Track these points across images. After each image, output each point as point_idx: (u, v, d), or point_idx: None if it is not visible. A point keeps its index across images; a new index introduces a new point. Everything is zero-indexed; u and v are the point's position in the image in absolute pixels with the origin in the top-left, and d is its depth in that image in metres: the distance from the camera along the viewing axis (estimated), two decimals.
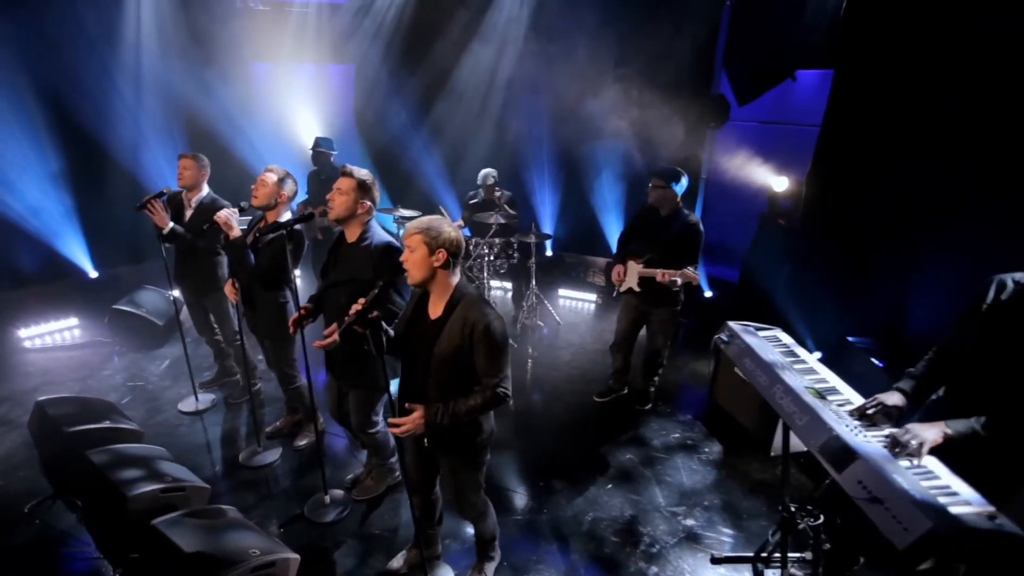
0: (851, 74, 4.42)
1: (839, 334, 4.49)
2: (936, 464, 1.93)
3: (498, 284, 6.50)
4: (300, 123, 7.24)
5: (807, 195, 4.90)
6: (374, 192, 2.78)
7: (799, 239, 5.11)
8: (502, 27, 6.44)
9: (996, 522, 1.67)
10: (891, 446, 1.98)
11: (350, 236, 2.80)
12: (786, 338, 2.96)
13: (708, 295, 6.16)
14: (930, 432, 1.97)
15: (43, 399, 3.51)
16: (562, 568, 2.89)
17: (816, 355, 4.08)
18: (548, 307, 5.89)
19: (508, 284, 6.46)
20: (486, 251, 5.35)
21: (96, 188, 5.93)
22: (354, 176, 2.71)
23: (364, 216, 2.77)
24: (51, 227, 5.75)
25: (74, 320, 5.37)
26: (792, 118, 6.26)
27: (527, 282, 5.73)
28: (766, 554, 2.84)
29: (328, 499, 3.24)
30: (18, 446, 3.71)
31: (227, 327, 4.15)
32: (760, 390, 2.57)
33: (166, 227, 3.66)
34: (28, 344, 5.05)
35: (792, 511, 2.56)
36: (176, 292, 4.19)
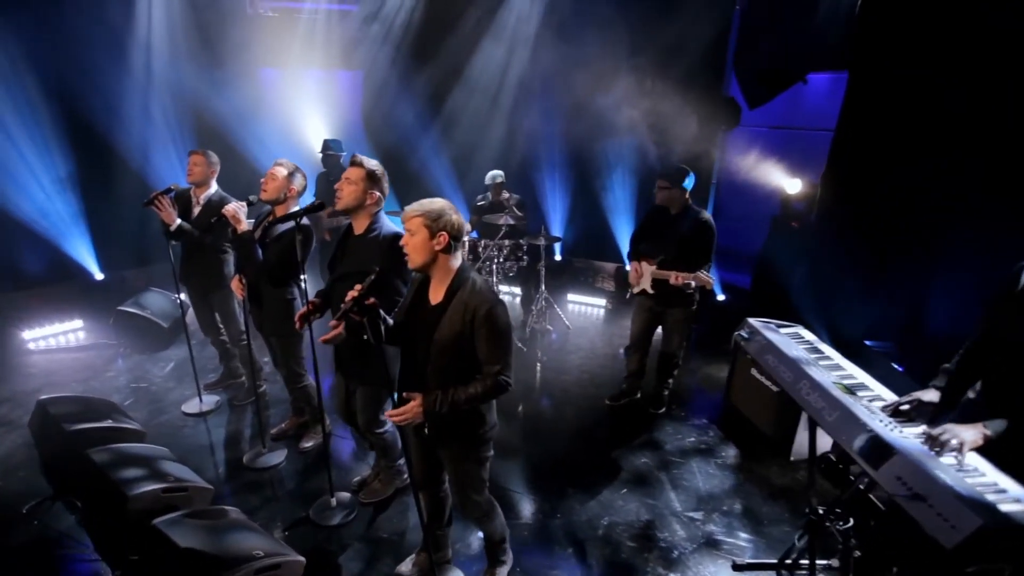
0: (866, 75, 4.37)
1: (857, 338, 4.39)
2: (980, 461, 1.82)
3: (507, 288, 6.43)
4: (309, 128, 7.24)
5: (822, 196, 4.82)
6: (383, 183, 2.72)
7: (814, 241, 5.02)
8: (512, 28, 6.43)
9: None
10: (929, 445, 1.87)
11: (358, 228, 2.74)
12: (808, 335, 2.86)
13: (721, 299, 6.06)
14: (969, 433, 1.87)
15: (45, 398, 3.45)
16: (577, 574, 2.77)
17: None
18: (558, 311, 5.80)
19: (517, 289, 6.39)
20: (495, 253, 5.28)
21: (104, 191, 5.92)
22: (364, 166, 2.65)
23: (373, 207, 2.71)
24: (58, 229, 5.73)
25: (79, 322, 5.33)
26: (802, 123, 6.22)
27: (536, 286, 5.65)
28: (790, 561, 2.73)
29: (334, 502, 3.14)
30: (18, 446, 3.63)
31: (233, 326, 4.08)
32: (784, 386, 2.47)
33: (173, 224, 3.61)
34: (32, 346, 5.00)
35: (820, 514, 2.44)
36: (183, 295, 4.13)
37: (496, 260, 5.27)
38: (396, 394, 2.29)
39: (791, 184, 5.44)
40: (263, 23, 6.85)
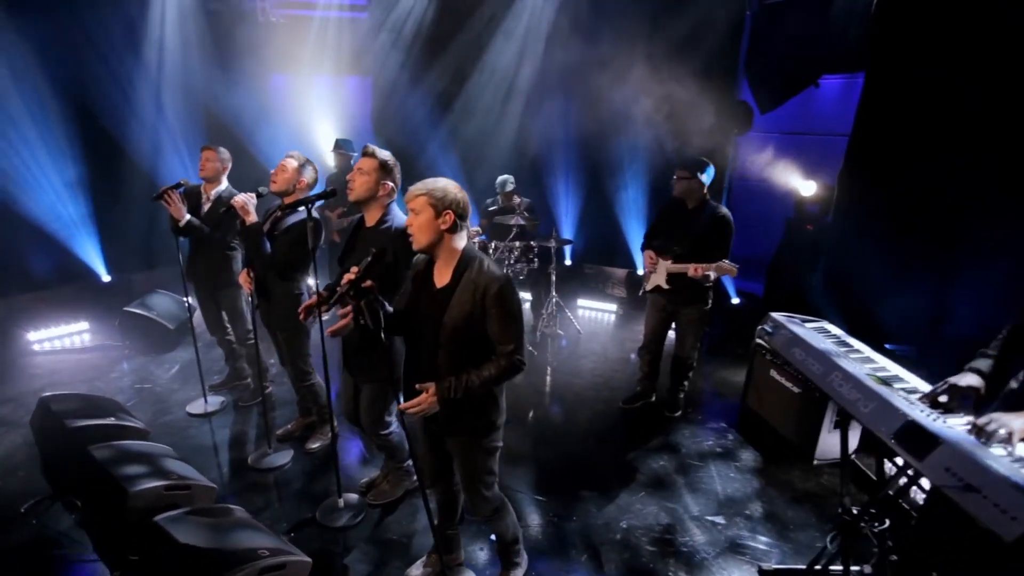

§ **Task statement**: Exactly as written, restate all of the data, leaving out the images.

§ **Answer box**:
Track these points across images. After each image, output each point as point_idx: (u, v, d), or point_idx: None if it is not visible. A point keeps its index across images; a new index introduces a new point. Everything is zero-indexed; u and v are the point's position in the image in absolute pixels with the origin in the top-left, and d is its depth in that image in metres: the distance from the camera along the viewing axis (estimated), two decimals.
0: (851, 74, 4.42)
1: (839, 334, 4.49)
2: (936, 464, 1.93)
3: (498, 284, 6.50)
4: (300, 123, 7.24)
5: (807, 195, 4.90)
6: (374, 192, 2.78)
7: (799, 239, 5.11)
8: (502, 27, 6.44)
9: (996, 522, 1.67)
10: (891, 446, 1.98)
11: (350, 236, 2.80)
12: (786, 338, 2.96)
13: (708, 295, 6.16)
14: (930, 432, 1.97)
15: (43, 399, 3.51)
16: (562, 568, 2.89)
17: (816, 355, 4.08)
18: (548, 307, 5.89)
19: (508, 284, 6.46)
20: (486, 251, 5.35)
21: (96, 188, 5.93)
22: (354, 176, 2.71)
23: (364, 216, 2.77)
24: (51, 227, 5.75)
25: (74, 320, 5.37)
26: (792, 118, 6.26)
27: (527, 282, 5.73)
28: (766, 554, 2.84)
29: (328, 499, 3.24)
30: (18, 446, 3.71)
31: (227, 327, 4.15)
32: (760, 390, 2.57)
33: (166, 227, 3.66)
34: (28, 344, 5.05)
35: (792, 511, 2.56)
36: (176, 292, 4.19)
0: (866, 75, 4.37)
1: (857, 338, 4.39)
2: (980, 461, 1.82)
3: (507, 288, 6.43)
4: (309, 128, 7.24)
5: (822, 196, 4.82)
6: (383, 183, 2.72)
7: (814, 241, 5.02)
8: (512, 28, 6.43)
9: None
10: (929, 445, 1.87)
11: (358, 228, 2.74)
12: (808, 335, 2.86)
13: (721, 299, 6.06)
14: (969, 433, 1.87)
15: (45, 398, 3.45)
16: (577, 574, 2.77)
17: None
18: (558, 311, 5.80)
19: (517, 289, 6.39)
20: (495, 253, 5.28)
21: (104, 191, 5.92)
22: (364, 166, 2.65)
23: (373, 207, 2.71)
24: (58, 229, 5.73)
25: (79, 322, 5.33)
26: (802, 123, 6.22)
27: (536, 286, 5.65)
28: (790, 561, 2.73)
29: (334, 502, 3.14)
30: (18, 446, 3.63)
31: (233, 326, 4.08)
32: (784, 386, 2.47)
33: (173, 224, 3.61)
34: (32, 346, 5.00)
35: (820, 514, 2.44)
36: (183, 295, 4.13)
37: (496, 260, 5.27)
38: (396, 394, 2.29)
39: (791, 184, 5.44)
40: (263, 23, 6.85)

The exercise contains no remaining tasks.